Кирсанов выбрал этих офицеров, зная их уже пять лет, еще и потому, что к разгулу они были не склонны. Вернулись с поля смерти, и пожалуйста, винцом балуются, никакой водки гранеными стаканами.
— Не помешаю, господа? — спросил Павел Васильевич, делая тростью приветственный жест. Как маршал своим жезлом.
— Как же вы помешать можете? — весело блеснул зубами Давыдов. — Это разве мы вам…
Полковник подвинул стул, прислонил к нему трость, снял шляпу. Щелчком пальцев дал знак лакею.
— Не надоело, кстати?
— Что именно? — осведомился обстоятельный Эльснер.
— Да Ваньку вот так валять, Павел Карлович? Пора бы уже в возраст войти, сообразить, что некоторые шутки от частого повторения много проигрывают в остроумии…
— Да оно конечно, — вздохнул Давыдов, — а от некоторых привычек как ни старайся, никуда не денешься…
— Ну вот, чтобы вам немного помочь — имею предложение…
Официант принес Кирсанову бутылку местного вина, мало уступающего произведенному на Иберийском полуострове.
Он сделал совсем маленький глоток, с видом истинного знатока прищелкнул языком.
— А тросточка у вас, Павел Васильевич, непременно с отравленным острием и пружинкой? — тем же невинным тоном спросил Давыдов.
— Какая банальность, Никита Полиевктович. — Жандарм тщательно выговорил сложное отчество. — Всего лишь шесть патронов калибра одиннадцать — сорок пять. Еще вопросы есть?
Вопросов не возникло. Тон полковника к ним не располагал. Все ж таки они были не более чем поручиками военного времени, а он — кадровым ротмистром довоенного. Для понимающих людей это имеет большое значение. Что бы они о себе ни воображали.
Кирсанов закурил папиросу, и это тоже было не совсем обычно. С самого Стамбула его считали человеком некурящим и непьющим.
— О предложении — поподробнее, — полюбовавшись выпускаемыми жандармом кольцами дыма (очень умело), сказал Эльснер.

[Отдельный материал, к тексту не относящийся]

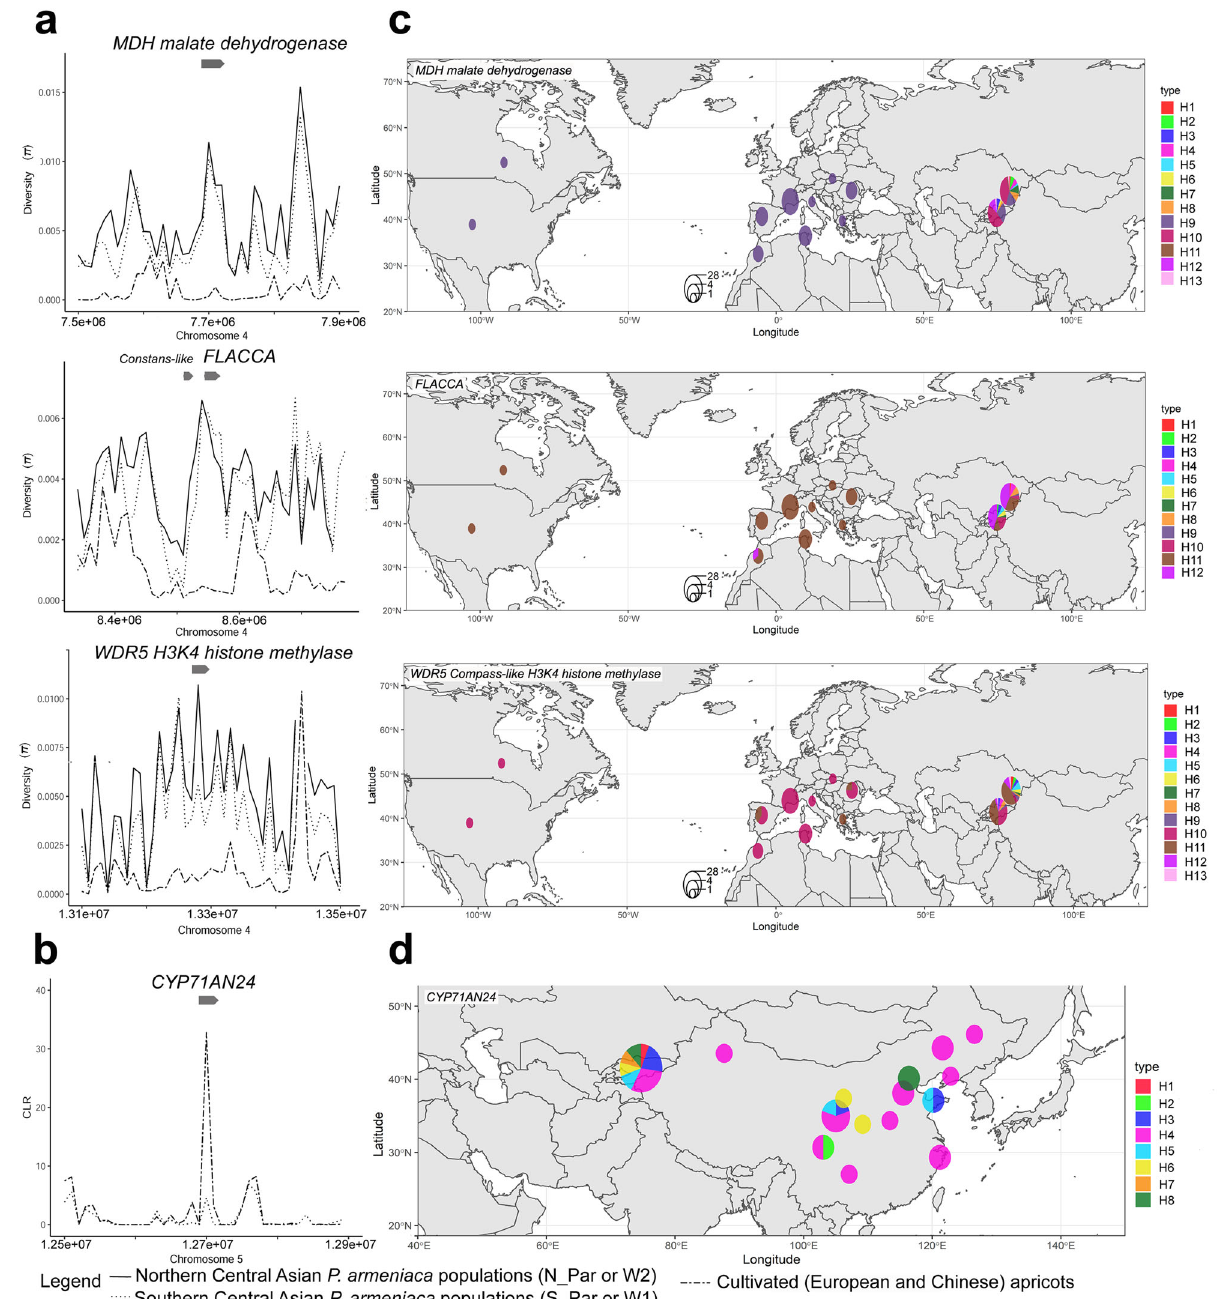
Fig. 7 Examples of four genes with footprints of positive selection. Nucleotide diversity ( a ) composite likelihood ratio ( b ) and haplotype distribution of four candidate genes under selection during the domestication of European ( c ) or Chinese ( d ) apricots. a Nucleotide diversity ( π ) plots and ( c ) geographic distribution of alleles at malate dehydrogenase (MDH) , FLACCA and WD-repeat protein-5 ( WDR5 ) loci in European apricots and Northern and Southern Central Asian P. armeniaca natural populations. b Composite likelihood ratio and ( d ) geographic distribution of alleles at the cytochrome P450 71AN24 ( CYP71AN24 ) locus in Chinese apricots and Southern Central Asian P. armeniaca natural populations. Grey arrows at the top of the plots indicate the position of the candidate genes; black line, Northern P. armeniaca wild natural populations (W2 or N_Par); dotted line, Southern P. armeniaca wild natural populations (W1 or S_Par); broken line, cultivated European or Chinese apricots. See Fig. 6b for diversity scans across the whole chromosome 4. Note that the Constans-like haplotype distribution is similar to the FLACCA haplotype distribution, being very close (22 Kb apart) over the interval. H1 to H13 refer to the haplotypes identi fi ed in wild and cultivated apricots. For all panels, the different haplotypes of the focal gene are represented by different, arbitrary colors. The world map layout was generated by the ggplot2 R package. Source data underlying Fig. 7c and 7d is provided as a Source Data fi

— Вы себя в близкой перспективе как видите? — вопросом на вопрос ответил Кирсанов. — Уж простите, давненько знаю вашего брата. С самого четырнадцатого года. При всех талантах даже до батальонных командиров недотянули. Что при царской власти, что при новой. Не прав? Вы и под Гумбиненом такие же были. С лихостью помереть — пожалуйста! Головой подумать — уже труднее. Нет?
— Допустим, не нужна нам любая перспектива, — с долей агрессии ответил Давыдов, в то время как Эльснер слегка задумался. Немец, одно слово. — Вот сидим здесь, выпиваем, разговариваем, а что завтра будет — абсолютно наплевать!